Buffalo Neuroimaging Analysis Center, Department of Neurology, Jacobs School of Medicine, and Biomedical Sciences, University at Buffalo, State University of New York, NY, USA.
Bristol Myers Squibb, Summit, NJ, USA.
Mult Scler Relat Disord. 2023 Jun;74:104708. doi: 10.1016/j.msard.2023.104708. Epub 2023 Apr 9.
The effect of disease modifying therapies (DMTs) on brain atrophy in persons with multiple sclerosis (pwMS) is typically investigated in highly standardized clinical trial settings or single-center academic institutions. We aimed at utilizing artificial intelligence (AI)-based volumetric analysis on routine unstandardized T2-FLAIR scans in determining the effect of DMTs on lateral ventricular volume (LVV) and thalamic volume (TV) changes in pwMS.
The DeepGRAI (Deep Gray Rating via Artificial Intelligence) registry is a multi-center, longitudinal, observational, real-word study with a convenience sample of 1002 relapsing-remitting (RR) pwMS from 30 United States sites. Brain MRI exams acquired as part of the routine clinical management were collected at baseline and on average at 2.6-years follow-up. The MRI scans were acquired either on 1.5T or 3T scanners with no prior harmonization. TV was determined using the DeepGRAI tool and lateral ventricular volume LVV was measured using NeuroSTREAM software.
After propensity matching based on baseline age, disability and time of follow-up, untreated pwRRMS had significantly greater TV change when compared to treated pwRRMS (-1.2% vs. -0.3%, p = 0.044). PwRRMS treated with high-efficacy DMTs had significant and two-fold lower% LVV change when compared to pwRRMS treated on moderate-efficacy DMTs (3.5% vs. 7.0%, p = 0.001). PwRRMS who stopped DMT during the follow-up had significantly greater annualized% TV change compared to pwRRMS who remained on their DMT (-0.73% vs. -0.14%, p = 0.012) and significantly greater annualized% LVV change (3.4% vs. 1.7%, p = 0.047). These findings were also observed in a propensity analysis that additionally incorporated matching for scanner model at both baseline and follow-up visits.

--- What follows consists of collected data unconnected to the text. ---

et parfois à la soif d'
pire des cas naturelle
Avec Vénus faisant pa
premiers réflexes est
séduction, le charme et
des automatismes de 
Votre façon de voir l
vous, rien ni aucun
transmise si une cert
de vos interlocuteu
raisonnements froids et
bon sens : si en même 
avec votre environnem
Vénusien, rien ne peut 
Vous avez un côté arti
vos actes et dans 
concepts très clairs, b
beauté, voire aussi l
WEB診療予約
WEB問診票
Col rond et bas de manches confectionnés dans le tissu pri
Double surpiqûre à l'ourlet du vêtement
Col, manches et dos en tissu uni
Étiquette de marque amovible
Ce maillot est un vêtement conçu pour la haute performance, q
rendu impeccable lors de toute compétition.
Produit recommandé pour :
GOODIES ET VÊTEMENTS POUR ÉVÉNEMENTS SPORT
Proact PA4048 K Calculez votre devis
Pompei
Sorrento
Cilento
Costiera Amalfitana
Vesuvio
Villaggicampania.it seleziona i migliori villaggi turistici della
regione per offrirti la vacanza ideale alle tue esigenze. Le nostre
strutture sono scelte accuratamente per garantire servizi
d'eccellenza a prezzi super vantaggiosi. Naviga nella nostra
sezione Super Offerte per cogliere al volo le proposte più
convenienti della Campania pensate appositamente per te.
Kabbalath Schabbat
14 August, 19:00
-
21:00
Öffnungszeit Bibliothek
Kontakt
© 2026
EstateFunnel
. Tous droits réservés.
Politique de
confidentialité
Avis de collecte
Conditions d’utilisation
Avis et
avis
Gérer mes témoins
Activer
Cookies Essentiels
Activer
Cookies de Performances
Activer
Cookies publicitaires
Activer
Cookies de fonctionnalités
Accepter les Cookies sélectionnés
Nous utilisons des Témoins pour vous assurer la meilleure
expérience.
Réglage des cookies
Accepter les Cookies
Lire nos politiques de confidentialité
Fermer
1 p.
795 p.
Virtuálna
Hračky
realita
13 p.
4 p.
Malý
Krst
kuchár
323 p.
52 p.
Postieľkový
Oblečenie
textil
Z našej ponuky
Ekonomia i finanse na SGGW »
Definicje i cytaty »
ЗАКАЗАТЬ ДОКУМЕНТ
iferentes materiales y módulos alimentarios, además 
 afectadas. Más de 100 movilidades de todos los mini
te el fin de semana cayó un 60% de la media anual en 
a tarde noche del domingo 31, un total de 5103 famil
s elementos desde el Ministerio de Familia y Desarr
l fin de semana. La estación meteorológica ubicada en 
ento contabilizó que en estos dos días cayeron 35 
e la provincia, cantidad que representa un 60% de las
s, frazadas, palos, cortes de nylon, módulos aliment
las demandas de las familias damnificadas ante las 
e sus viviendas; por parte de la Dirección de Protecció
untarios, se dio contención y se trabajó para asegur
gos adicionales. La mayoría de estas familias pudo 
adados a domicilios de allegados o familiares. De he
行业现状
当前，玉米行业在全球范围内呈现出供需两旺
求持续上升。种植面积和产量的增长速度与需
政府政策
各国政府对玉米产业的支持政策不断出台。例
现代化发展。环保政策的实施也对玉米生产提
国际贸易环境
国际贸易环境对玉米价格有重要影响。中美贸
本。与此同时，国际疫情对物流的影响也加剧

LVV and TV measured on T2-FLAIR scans can detect treatment-induced short-term neurodegenerative changes measured in a real-word unstandardized, multicenter, clinical routine setting.
在多发性硬化症(pwMS)患者中,疾病修正疗法(DMT)对脑萎缩的影响通常在高度标准化的临床试验环境或单中心学术机构中进行研究。我们旨在利用基于人工智能(AI)的容积分析,对常规非标准化 T2-FLAIR 扫描进行分析,以确定 DMT 对 pwMS 侧脑室容积(LVV)和丘脑容积(TV)变化的影响。
DeepGRAI(通过人工智能进行深部灰质评分)登记处是一项多中心、纵向、观察性、真实世界的研究,便利抽样了来自 30 个美国站点的 1002 例复发缓解型(RR)pwMS。作为常规临床管理的一部分,在基线和平均 2.6 年的随访时采集脑 MRI 检查。MRI 扫描分别在 1.5T 或 3T 扫描仪上采集,没有事先进行协调。使用 DeepGRAI 工具确定 TV,使用 NeuroSTREAM 软件测量侧脑室容积 LVV。
基于基线年龄、残疾和随访时间进行倾向匹配后,未经治疗的 pwRRMS 的 TV 变化明显大于治疗组(-1.2%对-0.3%,p=0.044)。与接受中效 DMT 治疗的 pwRRMS 相比,接受高效 DMT 治疗的 pwRRMS 的 LVV 变化明显更小(3.5%对 7.0%,p=0.001)。在随访期间停止 DMT 的 pwRRMS 的 TV 年变化率明显大于仍在接受 DMT 治疗的 pwRRMS(-0.73%对-0.14%,p=0.012),LVV 年变化率也明显更大(3.4%对 1.7%,p=0.047)。这些发现也在倾向分析中得到了观察,该分析还在基线和随访时纳入了扫描仪型号的匹配。
在真实世界的非标准化、多中心临床常规环境中,基于 T2-FLAIR 扫描测量的 LVV 和 TV 可以检测到治疗引起的短期神经退行性变化。